◆ **About this exercise**
Find how many lines of the records below contain the word "jeśli" and write that number by itself.

*** Records for the task Section Begins ***

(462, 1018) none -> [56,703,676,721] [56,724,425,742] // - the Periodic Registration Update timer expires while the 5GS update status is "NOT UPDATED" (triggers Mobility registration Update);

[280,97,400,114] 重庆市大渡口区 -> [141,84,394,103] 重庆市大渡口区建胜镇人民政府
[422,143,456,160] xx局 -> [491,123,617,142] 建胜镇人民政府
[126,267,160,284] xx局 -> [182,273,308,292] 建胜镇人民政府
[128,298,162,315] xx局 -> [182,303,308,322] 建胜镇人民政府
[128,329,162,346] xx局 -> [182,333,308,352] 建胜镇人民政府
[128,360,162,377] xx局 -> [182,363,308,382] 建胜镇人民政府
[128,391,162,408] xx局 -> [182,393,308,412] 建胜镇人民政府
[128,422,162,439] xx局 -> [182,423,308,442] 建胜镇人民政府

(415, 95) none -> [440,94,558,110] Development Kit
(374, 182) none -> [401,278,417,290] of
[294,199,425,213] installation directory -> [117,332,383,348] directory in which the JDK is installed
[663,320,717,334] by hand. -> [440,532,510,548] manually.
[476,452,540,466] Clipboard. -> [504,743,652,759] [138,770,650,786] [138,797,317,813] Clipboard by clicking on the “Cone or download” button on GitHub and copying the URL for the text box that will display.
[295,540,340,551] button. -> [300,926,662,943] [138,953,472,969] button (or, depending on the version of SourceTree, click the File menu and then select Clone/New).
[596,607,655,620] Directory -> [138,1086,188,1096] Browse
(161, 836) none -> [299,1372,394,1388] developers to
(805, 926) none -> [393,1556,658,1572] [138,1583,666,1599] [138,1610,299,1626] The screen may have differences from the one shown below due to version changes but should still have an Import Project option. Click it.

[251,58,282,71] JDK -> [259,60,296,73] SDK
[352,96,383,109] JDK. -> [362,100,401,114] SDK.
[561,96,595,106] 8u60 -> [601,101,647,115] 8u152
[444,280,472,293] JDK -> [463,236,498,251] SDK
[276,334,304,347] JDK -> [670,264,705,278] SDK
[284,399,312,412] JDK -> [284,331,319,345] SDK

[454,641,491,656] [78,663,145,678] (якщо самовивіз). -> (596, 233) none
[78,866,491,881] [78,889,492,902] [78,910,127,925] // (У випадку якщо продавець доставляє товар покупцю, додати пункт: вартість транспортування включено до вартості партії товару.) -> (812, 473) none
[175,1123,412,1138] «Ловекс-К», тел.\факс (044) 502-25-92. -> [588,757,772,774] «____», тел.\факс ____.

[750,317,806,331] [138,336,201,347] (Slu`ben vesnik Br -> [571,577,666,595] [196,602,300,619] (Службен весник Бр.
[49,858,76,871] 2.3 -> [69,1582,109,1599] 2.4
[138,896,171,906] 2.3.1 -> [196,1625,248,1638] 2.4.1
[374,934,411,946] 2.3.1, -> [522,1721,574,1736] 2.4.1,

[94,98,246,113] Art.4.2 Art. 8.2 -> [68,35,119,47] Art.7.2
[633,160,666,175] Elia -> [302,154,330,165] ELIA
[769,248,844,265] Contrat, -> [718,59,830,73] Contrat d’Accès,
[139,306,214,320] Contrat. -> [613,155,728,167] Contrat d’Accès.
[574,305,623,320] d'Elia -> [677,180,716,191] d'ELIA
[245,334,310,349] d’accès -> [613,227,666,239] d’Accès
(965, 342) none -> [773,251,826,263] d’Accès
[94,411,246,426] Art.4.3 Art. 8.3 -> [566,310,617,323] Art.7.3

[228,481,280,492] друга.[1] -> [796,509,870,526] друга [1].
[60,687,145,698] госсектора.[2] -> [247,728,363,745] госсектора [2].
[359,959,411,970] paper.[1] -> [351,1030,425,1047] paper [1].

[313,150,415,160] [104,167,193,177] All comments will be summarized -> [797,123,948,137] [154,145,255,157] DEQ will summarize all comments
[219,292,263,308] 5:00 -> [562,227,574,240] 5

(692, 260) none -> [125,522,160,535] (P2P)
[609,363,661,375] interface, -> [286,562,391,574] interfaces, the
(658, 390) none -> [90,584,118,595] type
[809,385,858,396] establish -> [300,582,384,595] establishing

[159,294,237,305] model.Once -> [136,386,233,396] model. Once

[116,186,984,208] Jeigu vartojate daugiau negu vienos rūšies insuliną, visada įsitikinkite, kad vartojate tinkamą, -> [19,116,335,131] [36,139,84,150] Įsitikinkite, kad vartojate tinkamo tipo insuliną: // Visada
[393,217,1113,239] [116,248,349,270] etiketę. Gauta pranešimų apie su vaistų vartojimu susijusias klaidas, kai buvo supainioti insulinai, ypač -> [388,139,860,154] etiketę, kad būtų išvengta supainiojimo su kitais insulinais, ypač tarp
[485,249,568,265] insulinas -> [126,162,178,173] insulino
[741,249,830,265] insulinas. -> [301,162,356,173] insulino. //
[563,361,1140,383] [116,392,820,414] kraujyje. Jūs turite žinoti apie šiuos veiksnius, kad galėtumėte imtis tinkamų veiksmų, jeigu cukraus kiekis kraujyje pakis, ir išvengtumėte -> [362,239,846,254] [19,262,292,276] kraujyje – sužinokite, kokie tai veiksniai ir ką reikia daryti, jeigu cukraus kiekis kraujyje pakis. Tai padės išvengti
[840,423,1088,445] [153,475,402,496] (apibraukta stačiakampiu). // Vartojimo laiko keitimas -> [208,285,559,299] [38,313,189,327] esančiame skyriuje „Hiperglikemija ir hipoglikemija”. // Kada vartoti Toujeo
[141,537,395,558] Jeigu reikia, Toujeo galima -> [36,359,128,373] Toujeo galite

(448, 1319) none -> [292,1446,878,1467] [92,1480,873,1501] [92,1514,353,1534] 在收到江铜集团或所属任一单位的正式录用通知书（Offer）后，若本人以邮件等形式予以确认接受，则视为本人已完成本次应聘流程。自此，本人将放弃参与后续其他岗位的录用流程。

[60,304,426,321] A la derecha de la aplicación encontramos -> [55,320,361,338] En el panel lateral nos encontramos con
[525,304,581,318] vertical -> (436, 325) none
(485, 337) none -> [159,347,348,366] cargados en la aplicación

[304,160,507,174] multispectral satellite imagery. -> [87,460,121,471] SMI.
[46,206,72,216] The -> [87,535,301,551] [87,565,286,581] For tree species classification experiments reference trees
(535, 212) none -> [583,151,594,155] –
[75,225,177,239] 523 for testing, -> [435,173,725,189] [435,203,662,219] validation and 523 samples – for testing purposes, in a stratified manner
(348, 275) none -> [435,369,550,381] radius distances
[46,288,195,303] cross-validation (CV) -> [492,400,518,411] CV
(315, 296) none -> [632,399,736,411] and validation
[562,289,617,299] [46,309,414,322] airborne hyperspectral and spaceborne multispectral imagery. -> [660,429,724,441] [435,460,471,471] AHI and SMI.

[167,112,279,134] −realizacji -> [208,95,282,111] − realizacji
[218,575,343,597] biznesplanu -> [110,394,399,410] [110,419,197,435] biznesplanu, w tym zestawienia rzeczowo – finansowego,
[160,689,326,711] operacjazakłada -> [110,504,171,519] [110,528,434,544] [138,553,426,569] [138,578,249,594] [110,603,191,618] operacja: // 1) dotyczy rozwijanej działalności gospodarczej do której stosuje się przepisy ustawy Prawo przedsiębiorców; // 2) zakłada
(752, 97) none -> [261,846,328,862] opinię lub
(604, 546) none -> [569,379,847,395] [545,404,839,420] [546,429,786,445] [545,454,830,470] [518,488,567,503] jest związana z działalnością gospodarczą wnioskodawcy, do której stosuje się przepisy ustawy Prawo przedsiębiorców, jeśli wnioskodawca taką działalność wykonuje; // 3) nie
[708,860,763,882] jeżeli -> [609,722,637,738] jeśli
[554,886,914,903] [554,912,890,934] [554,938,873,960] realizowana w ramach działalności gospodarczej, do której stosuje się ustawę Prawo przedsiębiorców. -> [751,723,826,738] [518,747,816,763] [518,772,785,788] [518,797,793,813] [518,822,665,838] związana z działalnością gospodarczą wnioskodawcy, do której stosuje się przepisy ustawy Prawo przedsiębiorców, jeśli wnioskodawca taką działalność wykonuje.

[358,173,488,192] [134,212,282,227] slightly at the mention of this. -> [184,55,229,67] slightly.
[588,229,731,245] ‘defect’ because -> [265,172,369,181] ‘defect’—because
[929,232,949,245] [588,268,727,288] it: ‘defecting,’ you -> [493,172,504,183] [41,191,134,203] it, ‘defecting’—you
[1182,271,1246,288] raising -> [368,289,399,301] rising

*** Records for the task Section Ends ***

◆ **Result**
3